Activity: Set down the complete data exactly as it appears below.

---------- Provided entries

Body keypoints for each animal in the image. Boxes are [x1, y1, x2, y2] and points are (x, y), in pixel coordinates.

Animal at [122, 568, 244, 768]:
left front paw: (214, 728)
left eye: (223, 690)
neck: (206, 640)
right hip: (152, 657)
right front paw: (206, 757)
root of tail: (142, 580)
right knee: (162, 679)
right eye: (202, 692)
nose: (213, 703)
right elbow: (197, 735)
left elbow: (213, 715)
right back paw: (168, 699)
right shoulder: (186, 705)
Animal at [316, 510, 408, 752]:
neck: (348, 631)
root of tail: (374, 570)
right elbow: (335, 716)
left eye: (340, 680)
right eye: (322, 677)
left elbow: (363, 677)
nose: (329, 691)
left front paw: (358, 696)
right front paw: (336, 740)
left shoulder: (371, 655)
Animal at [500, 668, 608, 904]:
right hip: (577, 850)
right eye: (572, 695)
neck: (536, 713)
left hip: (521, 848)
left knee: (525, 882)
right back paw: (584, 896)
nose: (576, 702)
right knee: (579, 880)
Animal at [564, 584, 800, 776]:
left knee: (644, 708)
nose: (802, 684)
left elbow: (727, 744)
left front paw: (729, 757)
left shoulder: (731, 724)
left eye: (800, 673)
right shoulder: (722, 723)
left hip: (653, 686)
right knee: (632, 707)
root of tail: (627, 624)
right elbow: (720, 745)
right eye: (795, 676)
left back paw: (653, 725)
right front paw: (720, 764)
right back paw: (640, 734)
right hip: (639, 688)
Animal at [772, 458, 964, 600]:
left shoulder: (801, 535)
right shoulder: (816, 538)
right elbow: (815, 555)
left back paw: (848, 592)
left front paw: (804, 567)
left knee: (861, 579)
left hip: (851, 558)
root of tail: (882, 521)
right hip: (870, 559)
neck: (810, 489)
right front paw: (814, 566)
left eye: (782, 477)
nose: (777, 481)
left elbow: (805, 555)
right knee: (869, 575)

--------------------

Result for this exercise:
Body keypoints for each animal in the image. Boxes are [x1, y1, x2, y2] and points are (x, y), in pixel coordinates.

Animal at [122, 568, 244, 768]:
left front paw: (214, 728)
left eye: (223, 690)
neck: (206, 640)
right hip: (152, 657)
right front paw: (206, 757)
root of tail: (142, 580)
right knee: (162, 679)
right eye: (202, 692)
nose: (213, 703)
right elbow: (197, 735)
left elbow: (213, 715)
right back paw: (168, 699)
right shoulder: (186, 705)
Animal at [316, 510, 408, 752]:
neck: (348, 631)
root of tail: (374, 570)
right elbow: (335, 716)
left eye: (340, 680)
right eye: (322, 677)
left elbow: (363, 677)
nose: (329, 691)
left front paw: (358, 696)
right front paw: (336, 740)
left shoulder: (371, 655)
Animal at [500, 668, 608, 904]:
right hip: (577, 850)
right eye: (572, 695)
neck: (536, 713)
left hip: (521, 848)
left knee: (525, 882)
right back paw: (584, 896)
nose: (576, 702)
right knee: (579, 880)
Animal at [564, 584, 800, 776]:
left knee: (644, 708)
nose: (802, 684)
left elbow: (727, 744)
left front paw: (729, 757)
left shoulder: (731, 724)
left eye: (800, 673)
right shoulder: (722, 723)
left hip: (653, 686)
right knee: (632, 707)
root of tail: (627, 624)
right elbow: (720, 745)
right eye: (795, 676)
left back paw: (653, 725)
right front paw: (720, 764)
right back paw: (640, 734)
right hip: (639, 688)
Animal at [772, 458, 964, 600]:
left shoulder: (801, 535)
right shoulder: (816, 538)
right elbow: (815, 555)
left back paw: (848, 592)
left front paw: (804, 567)
left knee: (861, 579)
left hip: (851, 558)
root of tail: (882, 521)
right hip: (870, 559)
neck: (810, 489)
right front paw: (814, 566)
left eye: (782, 477)
nose: (777, 481)
left elbow: (805, 555)
right knee: (869, 575)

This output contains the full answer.